South Africa agreed to sell a majority stake in the country’s grounded national carrier to a local jet-leasing company and private-equity firm, ridding the government of an entity that has long been a drain on state finances.
A consortium comprised of Johannesburg-based Global Airways, which owns recently launched domestic airline Lift, and private-equity firm Harith General Partners will take a 51% shareholding in South African Airways, Public Enterprises Minister Pravin Gordhan said on Friday. The government will retain a minority stake.
The grouping named Takatso will invest as much as R3.5 billion over the next three years, Lift co-founder Gidon Novick and Harith chief executive Officer Tshepo Mahloele said in an interview.

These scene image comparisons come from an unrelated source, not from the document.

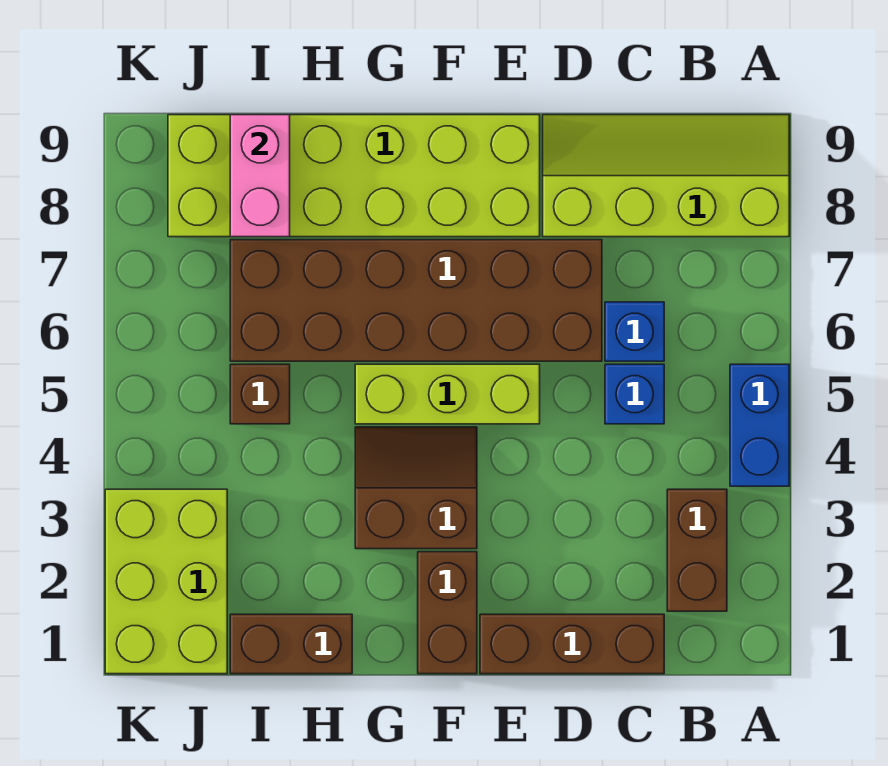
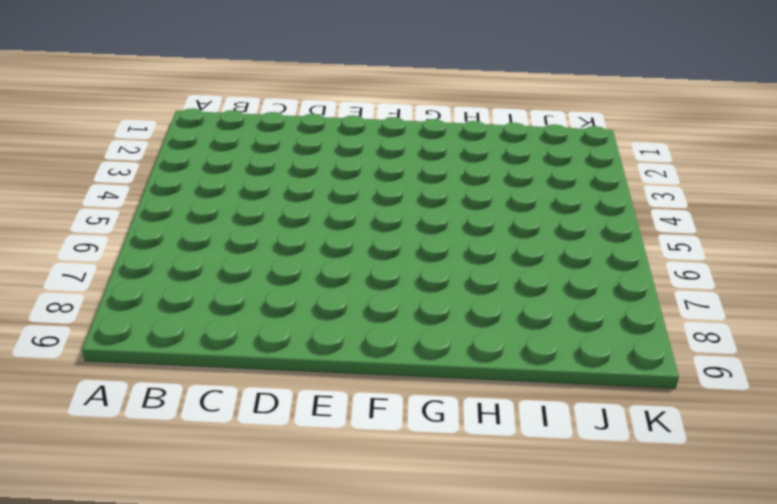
none -> blue brick A4:A5 level 1
none -> lime slope A8:D9 level 1 top 8
none -> brown brick B2:B3 level 1

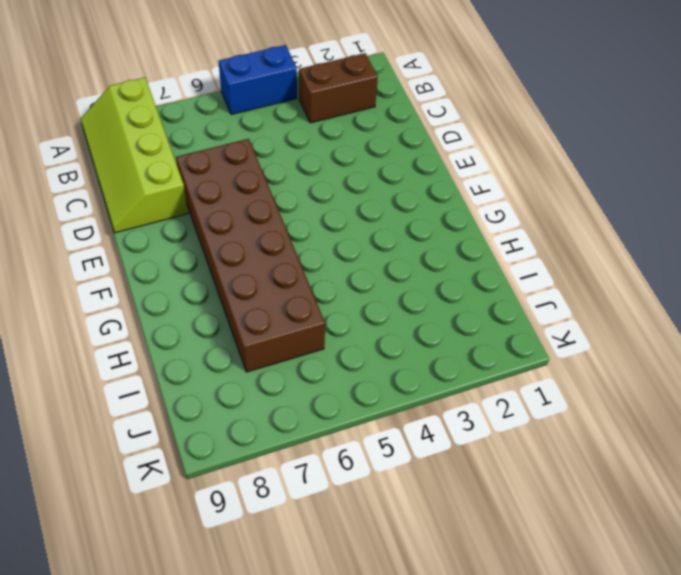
none -> brown brick C1:E1 level 1
none -> blue brick C5 level 1
none -> blue brick C6 level 1

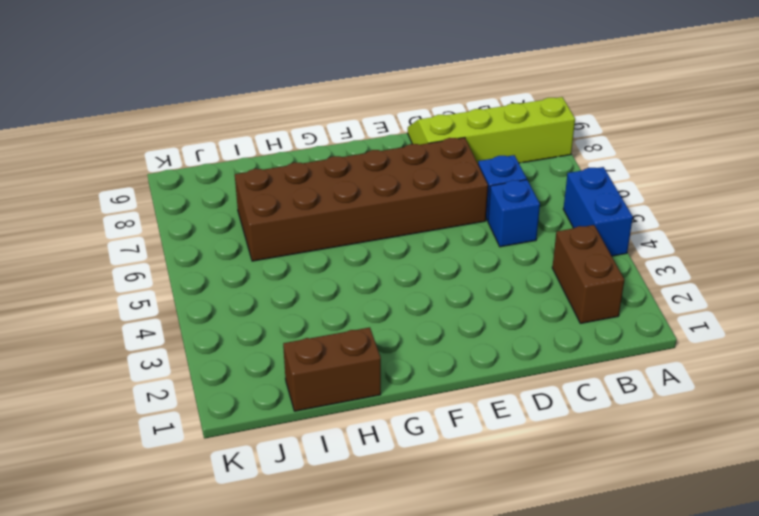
none -> brown brick C1:E1 level 1
none -> lime brick E5:G5 level 1
none -> lime brick E8:J9 level 1

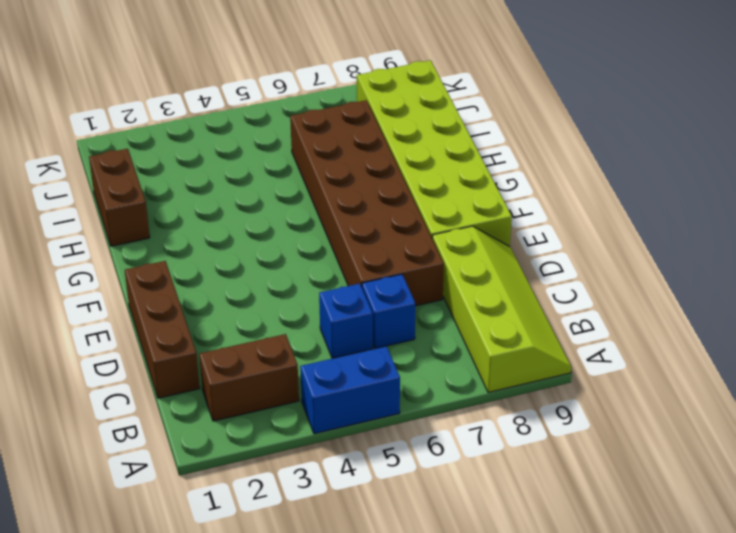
none -> lime brick E5:G5 level 1
none -> brown brick F1:F2 level 1
none -> brown slope F3:G4 level 1 top 3

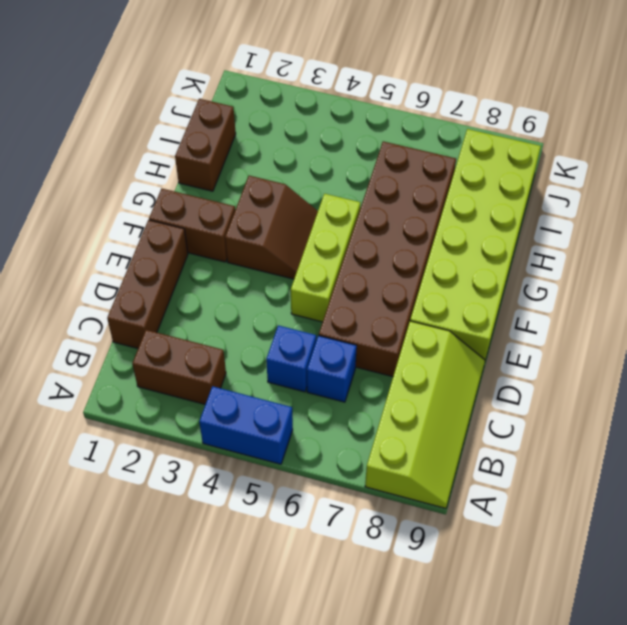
none -> brown brick I5 level 1
none -> lime brick J1:K3 level 1
none -> pink brick I8:I9 level 2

“Government will have no further financial obligations to the company, outside of the existing liabilities that they will settle,” Novick said. “Route networks we are still working on, and it will be a phased rollout based on demand re-emerging post Covid.”

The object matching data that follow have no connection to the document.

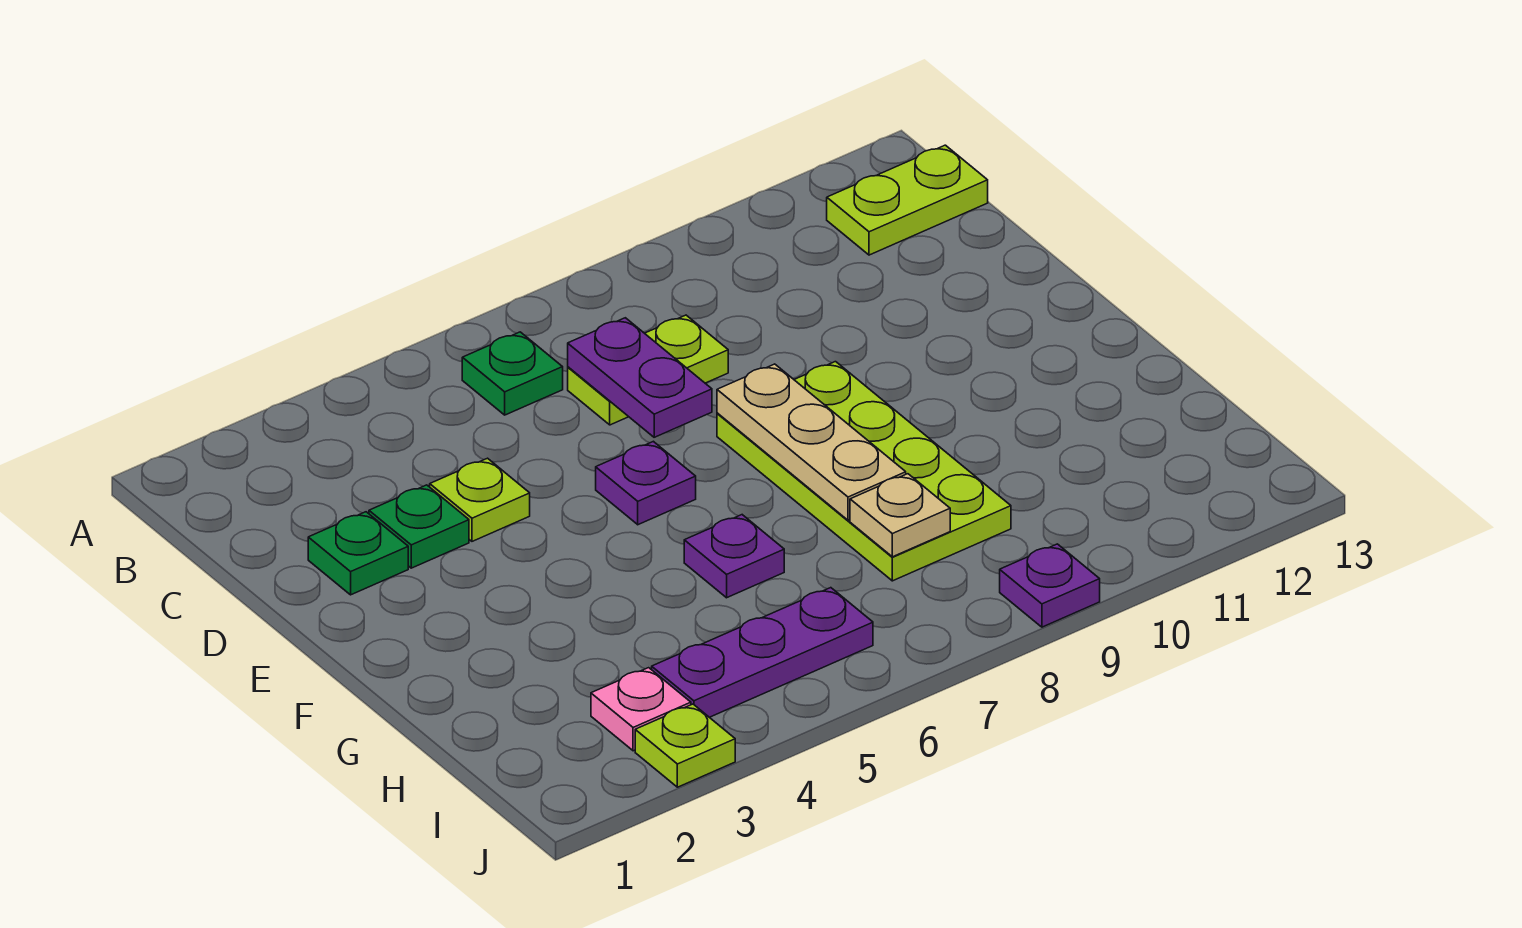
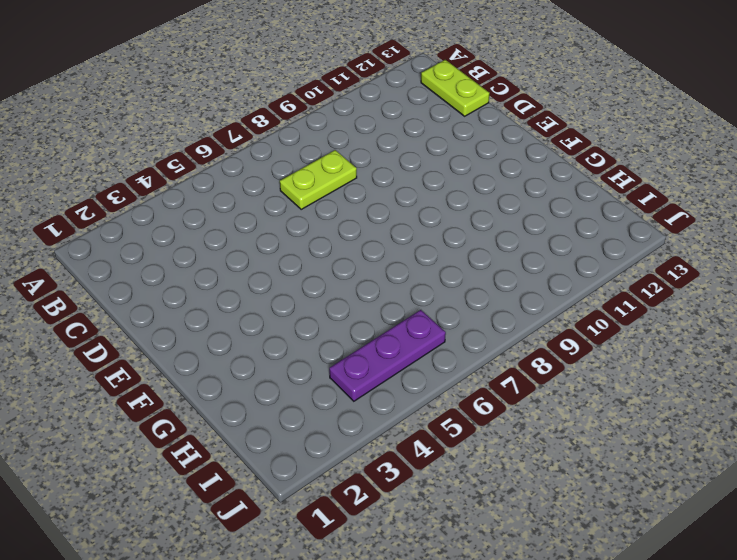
lime plate B13:C13 level 1 -> lime plate B12:B13 level 1
none -> green plate B6 level 1
none -> green plate D2 level 1
none -> green plate D3 level 1

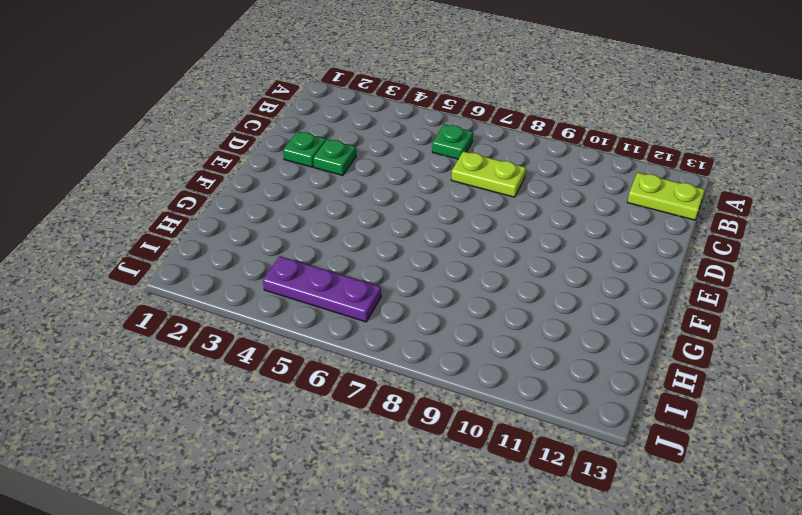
none -> lime plate D4 level 1
none -> purple plate E6 level 1
none -> lime plate E8:H9 level 1

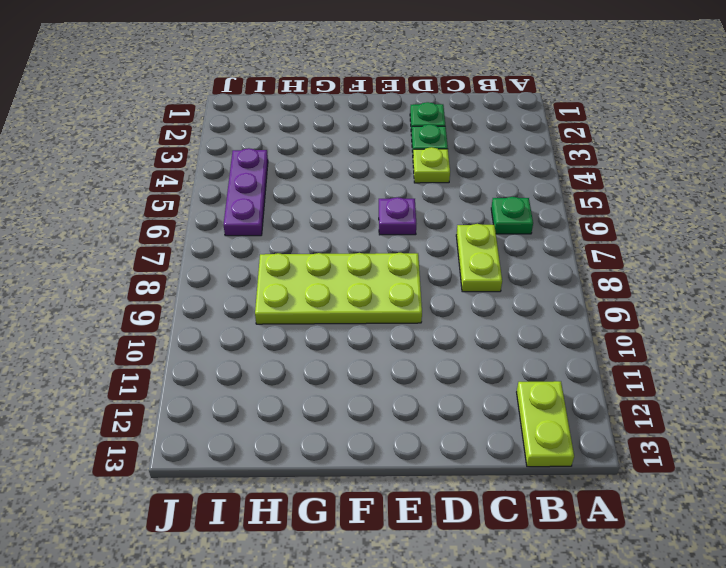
none -> purple plate G6 level 1
none -> pink plate I3 level 1
none -> lime plate J3 level 1

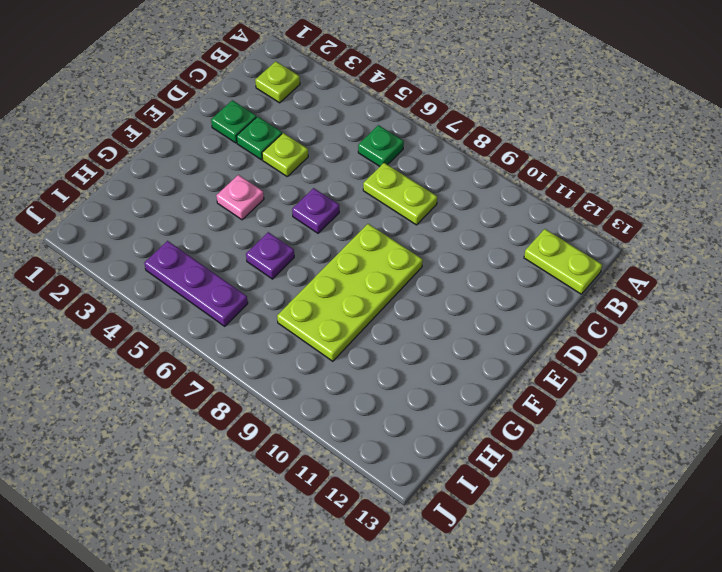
lime plate B2 level 1 -> lime plate J3 level 1
pink plate F4 level 1 -> pink plate I3 level 1
none -> purple plate J9 level 1
none -> purple plate C7:D7 level 2
none -> tan plate E8:G8 level 2

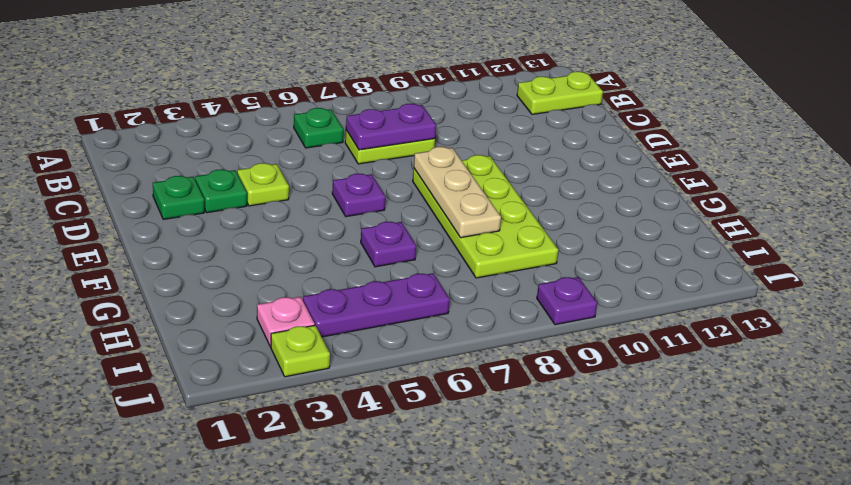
purple plate C7:C8 level 2 -> purple plate C7:D7 level 2
none -> tan plate H8 level 2

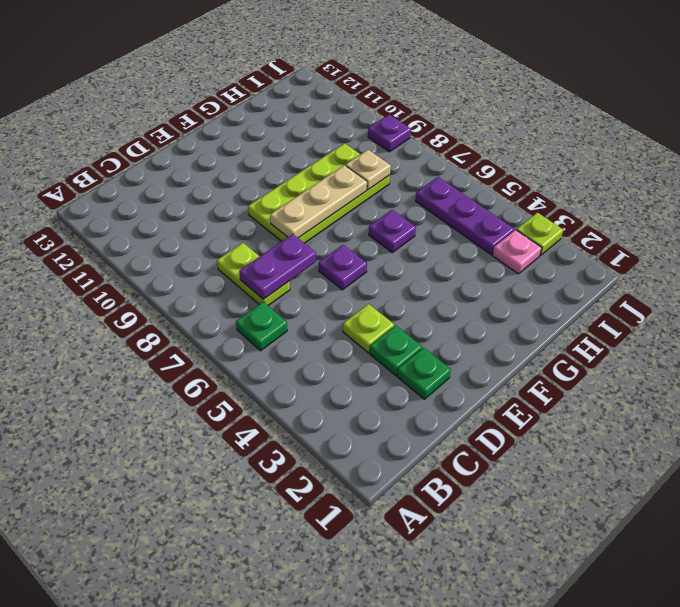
none -> lime plate B12:B13 level 1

The sale of SAA comes about six weeks after the airline emerged from lengthy bankruptcy proceedings, having reduced its workforce by almost 80% and cut liabilities. The next challenge is to resume international flights, though South Africa remains cut off from much of the world due to pandemic travel restrictions.
“With this partnership, we believe we are closer to achieving the important objective of having a sustainable national airline,” Gordhan said. The new SAA “will be agile enough to cope with the current uncertainty, and improvement, in global travel.”

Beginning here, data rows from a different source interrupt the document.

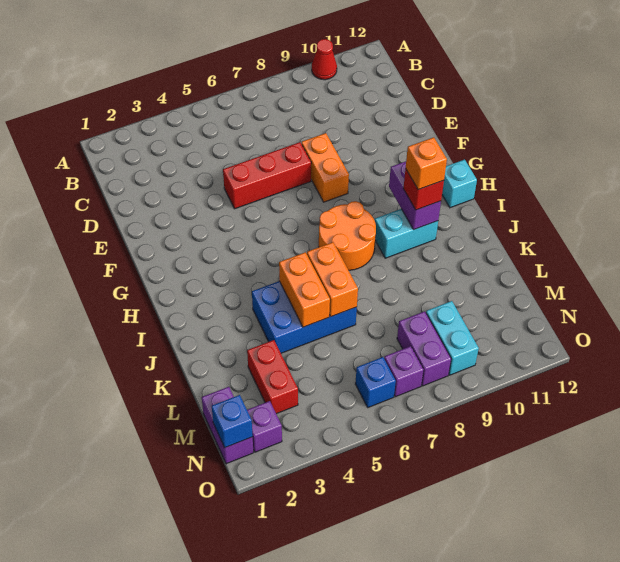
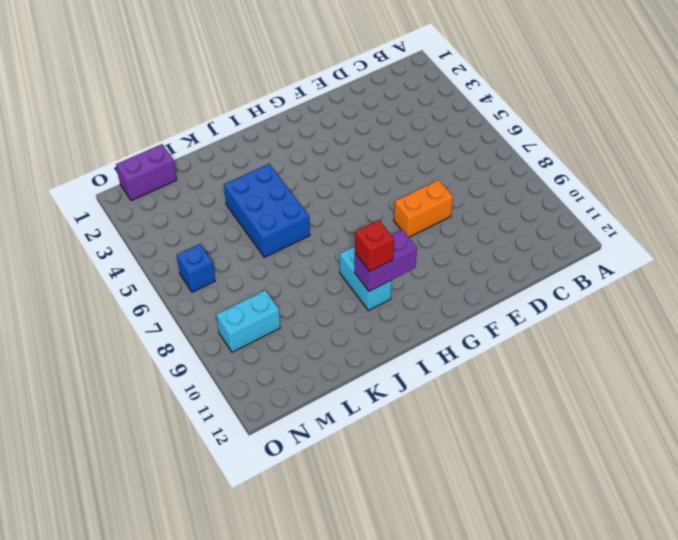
none -> red cone A10 level 1
none -> red brick E5:E7 level 1
none -> orange round brick H7:I8 level 1

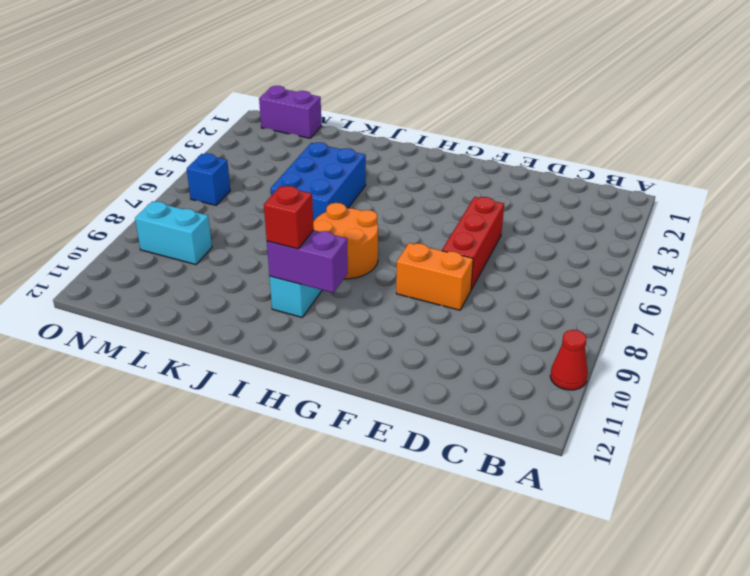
none -> cyan brick H12 level 1
none -> red brick L3:M3 level 1
none -> purple brick M8:N8 level 1

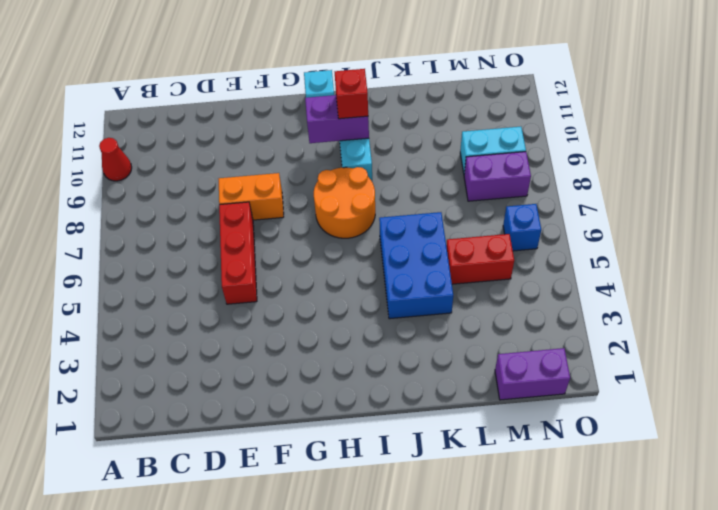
red brick L5:M5 level 1 -> red brick L3:M3 level 1
none -> purple brick N2 level 1
none -> purple brick N7 level 1
none -> orange brick J5:K5 level 2

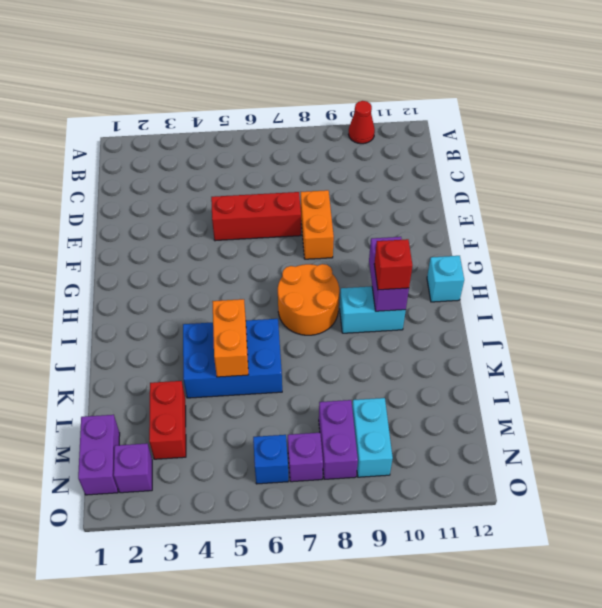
none -> orange brick J6:K6 level 2
none -> blue brick N1 level 2
none -> orange brick I10 level 4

The deal represents a triumph of sorts for Gordhan, who has argued for the revival of SAA with the help of private investors while others were calling for it to be liquidated. The carrier has been the beneficiary of numerous bailouts and government debt guarantees over the years, and Finance Minister Tito Mboweni reluctantly allocated 10.5 billion rand from the state last year to help it stay afloat.
Global Airways started Lift in December last year under Novick, a former head of Comair, which operates the South African low-cost airline Kulula. Harith invests in infrastructure across Africa, and is the co-owner of Lanseria Airport north-west of Johannesburg.
While SAA is now “solvent and liquid,” business-rescue practitioners said April 30, subsidiaries including low-cost arm Mango and maintenance firm SAA Technical remain under financial strain and are in the process of being recapitalised.